The smash hit of the program, however, and it was a real one, came with the two appearances of pianist Martha Argerich in his first Washington performances with orchestra. In contrasts that could not have been greater. Ormandy offered his audience Argerich in the Haydn D Major Concerto and then the G Major of Ravel.

The Argentine artist is a very special pianist. In Haydn she made scales of crystal clarity into vehicles of melodic expressiveness, even at flying speed. In accents, gracious phrases, and ideal tones, she played the grand concerto faultlessly. There was wonderful interplay between the reduced orchestra and pianist, all working toward the finest of Haydn.

The cadenza in the slow movement was not of the same caliber as the others. It is out of character for the piece. Argerich should look into the gem written by Wanda Landowska. It is all she needs for a final touch.

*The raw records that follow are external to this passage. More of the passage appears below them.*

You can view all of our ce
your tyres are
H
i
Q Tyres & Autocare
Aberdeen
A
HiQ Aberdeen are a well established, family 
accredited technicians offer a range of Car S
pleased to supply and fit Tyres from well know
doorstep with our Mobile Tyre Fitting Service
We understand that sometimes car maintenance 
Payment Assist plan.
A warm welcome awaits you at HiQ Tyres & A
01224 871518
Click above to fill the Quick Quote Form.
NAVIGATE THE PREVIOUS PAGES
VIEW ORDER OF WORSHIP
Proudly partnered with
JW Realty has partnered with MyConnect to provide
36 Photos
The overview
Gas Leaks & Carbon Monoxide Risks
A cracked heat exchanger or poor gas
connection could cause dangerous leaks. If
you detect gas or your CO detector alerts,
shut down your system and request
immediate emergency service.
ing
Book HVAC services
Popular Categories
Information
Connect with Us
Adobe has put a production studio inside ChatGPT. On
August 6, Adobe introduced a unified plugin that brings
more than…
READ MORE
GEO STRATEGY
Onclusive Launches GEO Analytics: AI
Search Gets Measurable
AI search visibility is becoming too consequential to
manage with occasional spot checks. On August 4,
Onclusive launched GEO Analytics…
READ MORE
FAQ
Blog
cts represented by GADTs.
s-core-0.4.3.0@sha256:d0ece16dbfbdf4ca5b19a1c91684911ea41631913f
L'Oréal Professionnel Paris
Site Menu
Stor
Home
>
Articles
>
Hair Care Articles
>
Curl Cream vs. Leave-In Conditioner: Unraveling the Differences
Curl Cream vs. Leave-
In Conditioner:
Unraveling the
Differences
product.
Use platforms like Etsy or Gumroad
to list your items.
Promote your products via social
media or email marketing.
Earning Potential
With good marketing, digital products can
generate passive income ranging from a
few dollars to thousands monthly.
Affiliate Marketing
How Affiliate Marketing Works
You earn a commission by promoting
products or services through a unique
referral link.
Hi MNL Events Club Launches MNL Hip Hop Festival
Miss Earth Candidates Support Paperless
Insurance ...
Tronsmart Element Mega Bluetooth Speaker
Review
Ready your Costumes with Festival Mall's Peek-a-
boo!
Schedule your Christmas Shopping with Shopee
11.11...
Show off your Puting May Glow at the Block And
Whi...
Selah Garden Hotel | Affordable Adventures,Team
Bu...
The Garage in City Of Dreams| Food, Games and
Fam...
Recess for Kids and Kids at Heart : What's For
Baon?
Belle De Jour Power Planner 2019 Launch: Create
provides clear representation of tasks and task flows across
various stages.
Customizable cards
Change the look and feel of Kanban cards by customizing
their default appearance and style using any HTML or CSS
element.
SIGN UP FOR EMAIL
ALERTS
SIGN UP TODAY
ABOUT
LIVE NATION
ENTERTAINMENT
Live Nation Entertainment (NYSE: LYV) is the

If the interaction between soloist and orchestra was remarkable in Haydn, it touched special heights in Ravel, which had one of its finest interpretations. Now Argerich's tone was richly varied, superbly calculated to draw on a wide range of touches, yet always giving the effect of complete spontaneity. She has a fine flair for insouciance or languor in equal measure, as needed. And such fire for the jazzy finale.

The audience, which was obviously more than ordinarily pleased by Argerich in the Haydn, could not let her and Ormandy go after the Ravel until they had recalled them several times. During one of these demonstrations. Ormandy rightly had the orchestral soloists, who had contributed so much to the performance, stand. Argerich has been away from Washington too long. She ought to come back very soon and often.

The evening closed with Ormandy giving the Mendelsohhn "Scotch" Symphony a flawless reading. It is a good thing for Washington to hear these musicians regularly. They continue to set a unique standard.